[Collected data entries]
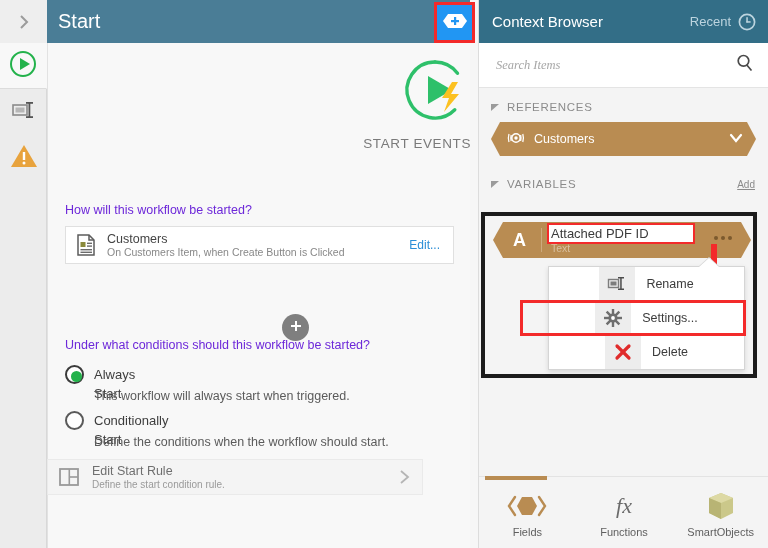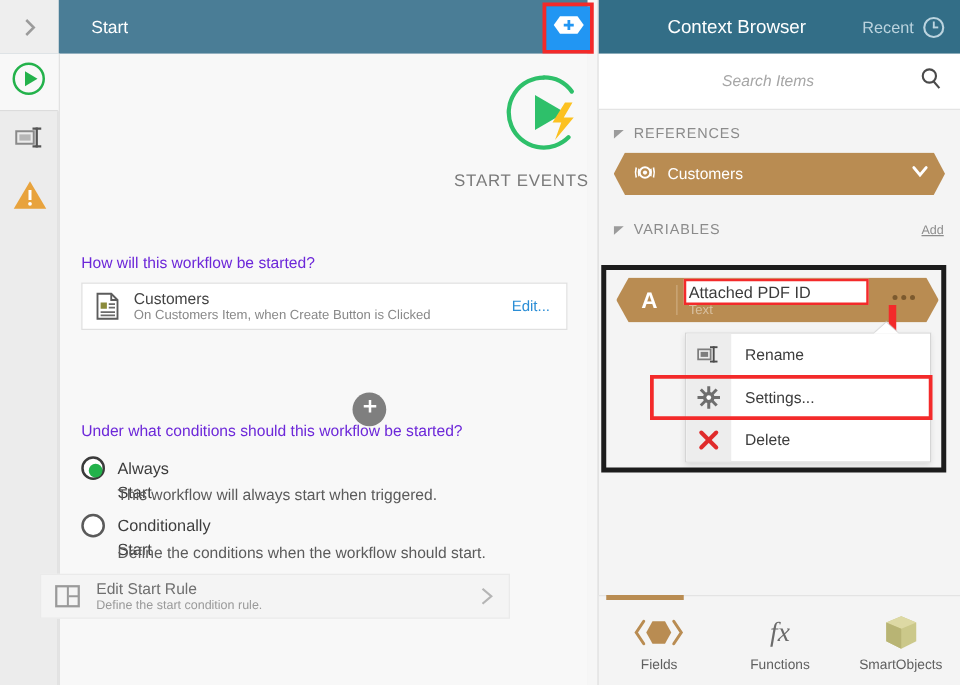--- a/index.html
+++ b/index.html
@@ -39,7 +39,7 @@
   #main-title {
     position: absolute; left: 58px; top: 0;
     height: 43px; line-height: 43px;
-    color: #ffffff; font-size: 14px; margin-left: 15px;
+    color: #ffffff; font-size: 20px;
   }
   #add-step-btn {
     position: absolute; left: 437px; top: 5px;

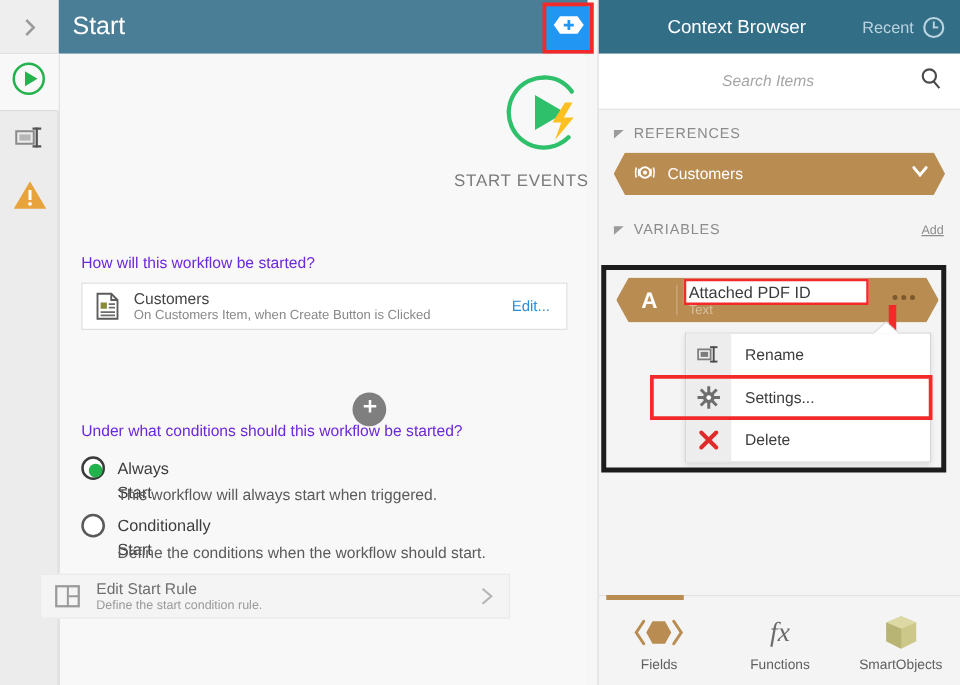--- a/index.html
+++ b/index.html
@@ -167,7 +167,7 @@
     display: flex; align-items: center;
     padding: 0 12px 0 13px;
   }
-  #cb-title { color: #ffffff; font-size: 15px; flex: 1; text-align: right; }
+  #cb-title { color: #ffffff; font-size: 15px; flex: 1; }
   #cb-recent { color: #bcd4df; font-size: 13px; margin-right: 7px; margin-left: 45px; }
   #cb-clock { display:flex; }
 

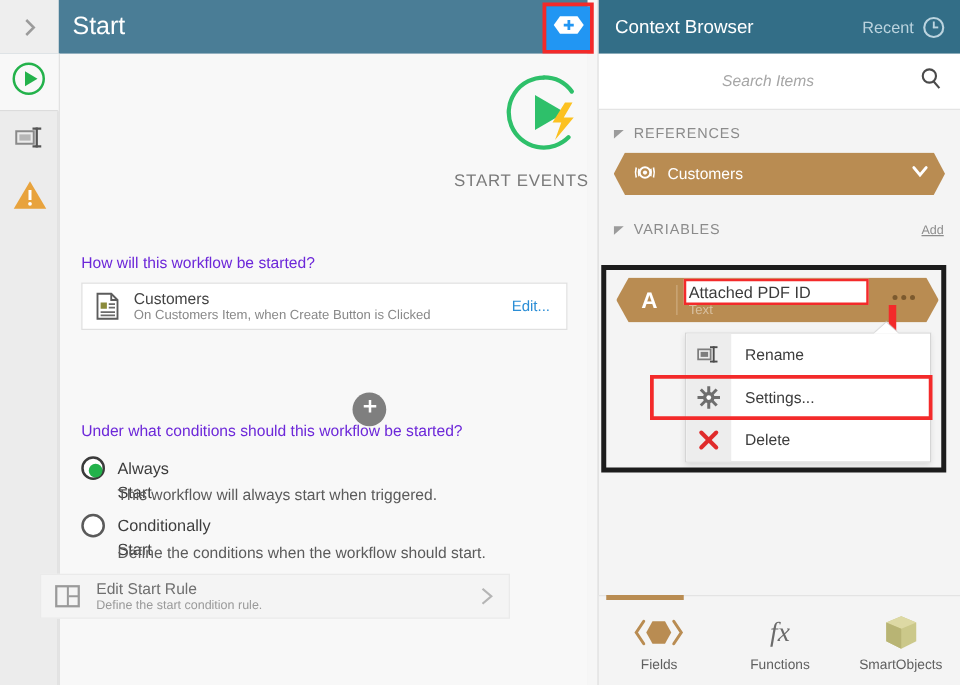--- a/index.html
+++ b/index.html
@@ -179,10 +179,9 @@
   }
   #cb-search input {
     flex: 1; border: none; outline: none;
-    font-family: Liberation Sans, sans-serif;
+    font-family: Liberation Serif, serif;
     font-size: 12.5px; font-style: italic; color: #9a9a9a;
     background: transparent;
-    text-align: center;
   }
   #cb-search input::placeholder { color:#a6a6a6; font-style: italic; }
 

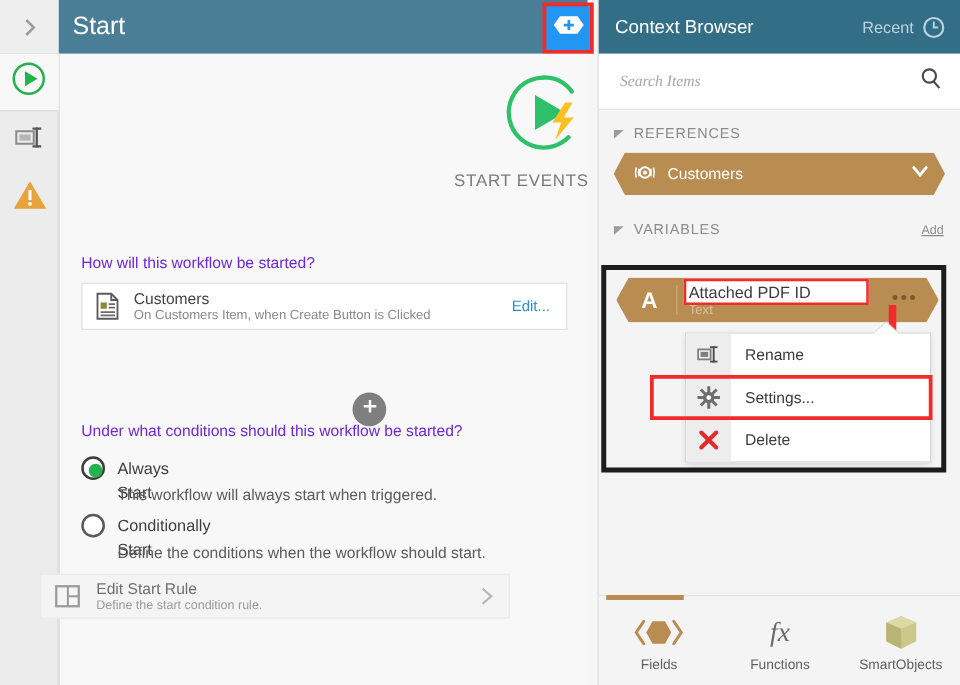--- a/index.html
+++ b/index.html
@@ -279,6 +279,7 @@
     display: flex; align-items: center;
     border-bottom: 1px solid #e6e6e6;
     background: #ffffff;
+    justify-content: center;
   }
   .ctx-item:last-child { border-bottom: none; }
   .ctx-ico {

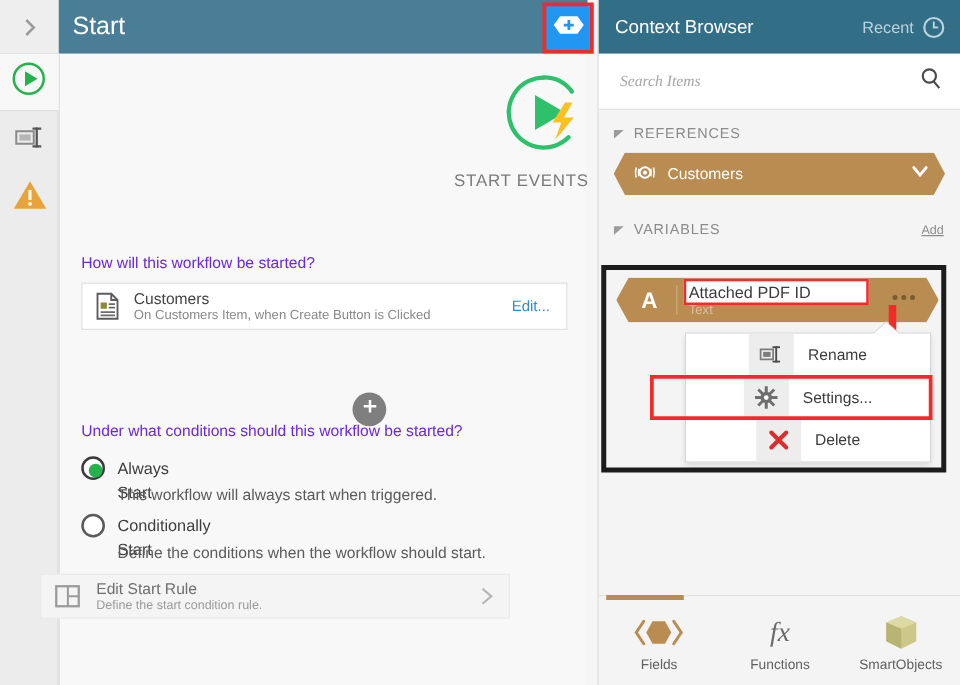--- a/index.html
+++ b/index.html
@@ -143,7 +143,7 @@
   }
 
   #edit-start-rule {
-    position: absolute; left: 32px; top: 459px;
+    position: absolute; left: 47px; top: 459px;
     width: 376px; height: 36px;
     background: #f4f4f4;
     border: 1px solid #eaeaea;

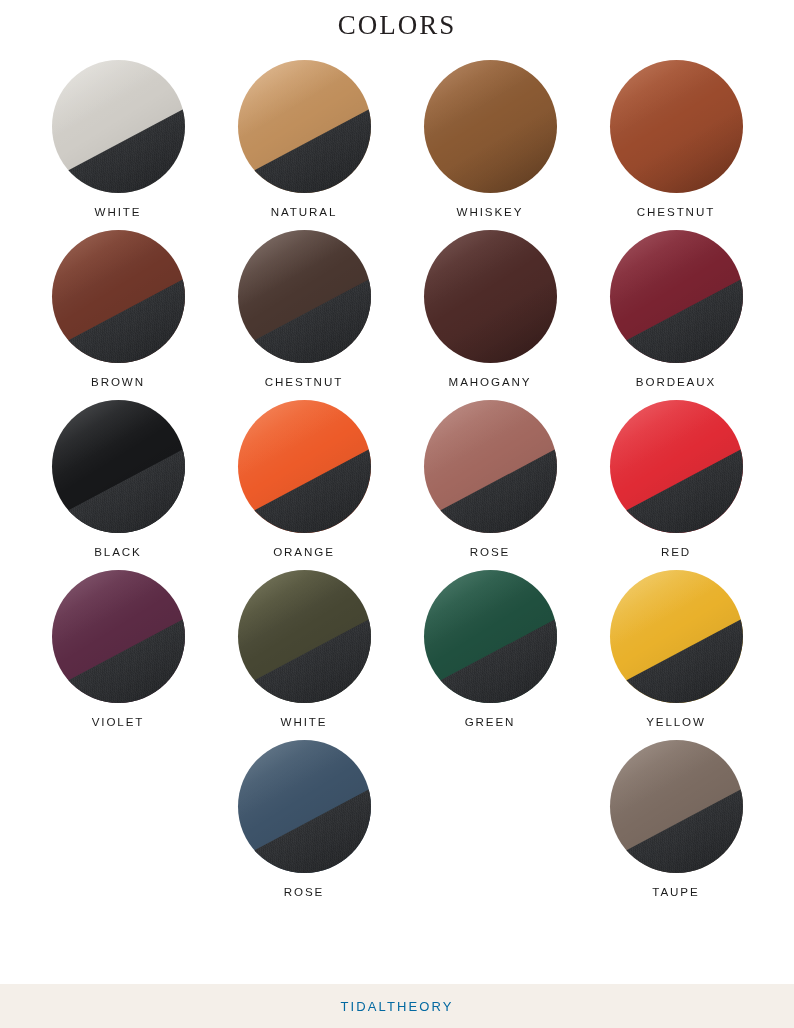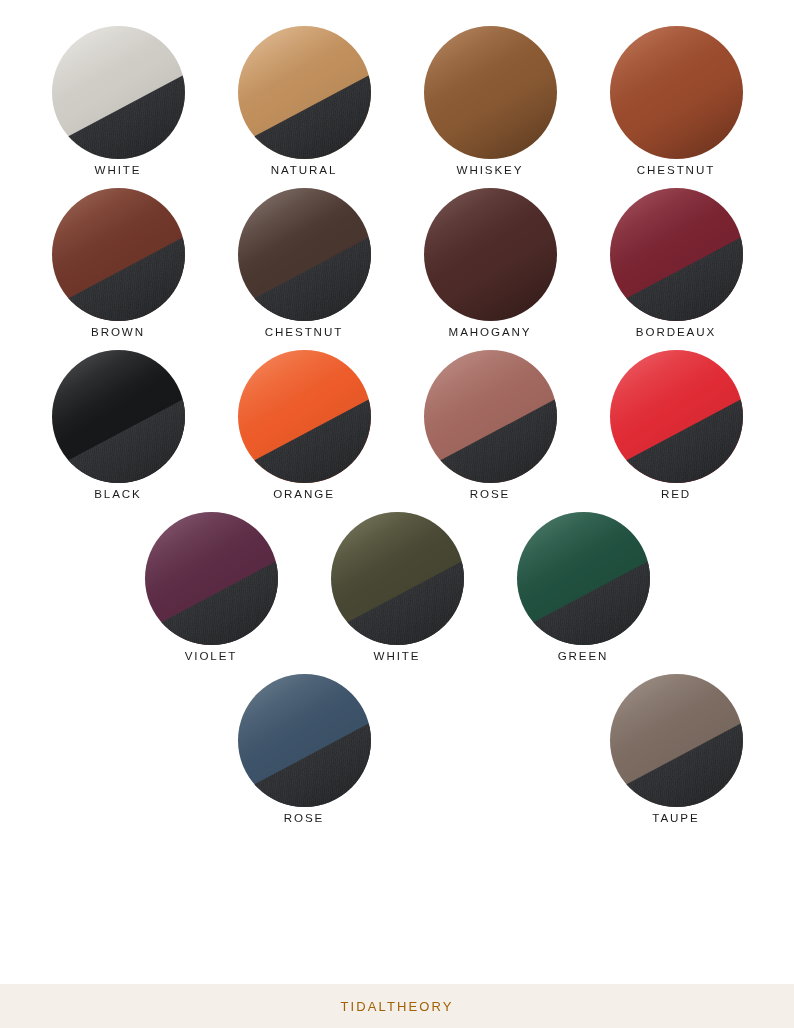--- a/index.html
+++ b/index.html
@@ -135,6 +135,7 @@
 <div class="page">
 
   <div class="header">
+    <h1 class="title">COLORS</h1>
   </div>
 
   <div class="grid">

◆ What you are asked to do:
The line containing "-279,6 +279,7 @@" marks the end: copy exactly every line from the start of the records up to and including it, leaving out the pictures.

◆ Output of the task:
--- a/index.html
+++ b/index.html
@@ -39,7 +39,7 @@
   #main-title {
     position: absolute; left: 58px; top: 0;
     height: 43px; line-height: 43px;
-    color: #ffffff; font-size: 14px; margin-left: 15px;
+    color: #ffffff; font-size: 20px;
   }
   #add-step-btn {
     position: absolute; left: 437px; top: 5px;

--- a/index.html
+++ b/index.html
@@ -167,7 +167,7 @@
     display: flex; align-items: center;
     padding: 0 12px 0 13px;
   }
-  #cb-title { color: #ffffff; font-size: 15px; flex: 1; text-align: right; }
+  #cb-title { color: #ffffff; font-size: 15px; flex: 1; }
   #cb-recent { color: #bcd4df; font-size: 13px; margin-right: 7px; margin-left: 45px; }
   #cb-clock { display:flex; }
 

--- a/index.html
+++ b/index.html
@@ -179,10 +179,9 @@
   }
   #cb-search input {
     flex: 1; border: none; outline: none;
-    font-family: Liberation Sans, sans-serif;
+    font-family: Liberation Serif, serif;
     font-size: 12.5px; font-style: italic; color: #9a9a9a;
     background: transparent;
-    text-align: center;
   }
   #cb-search input::placeholder { color:#a6a6a6; font-style: italic; }
 

--- a/index.html
+++ b/index.html
@@ -279,6 +279,7 @@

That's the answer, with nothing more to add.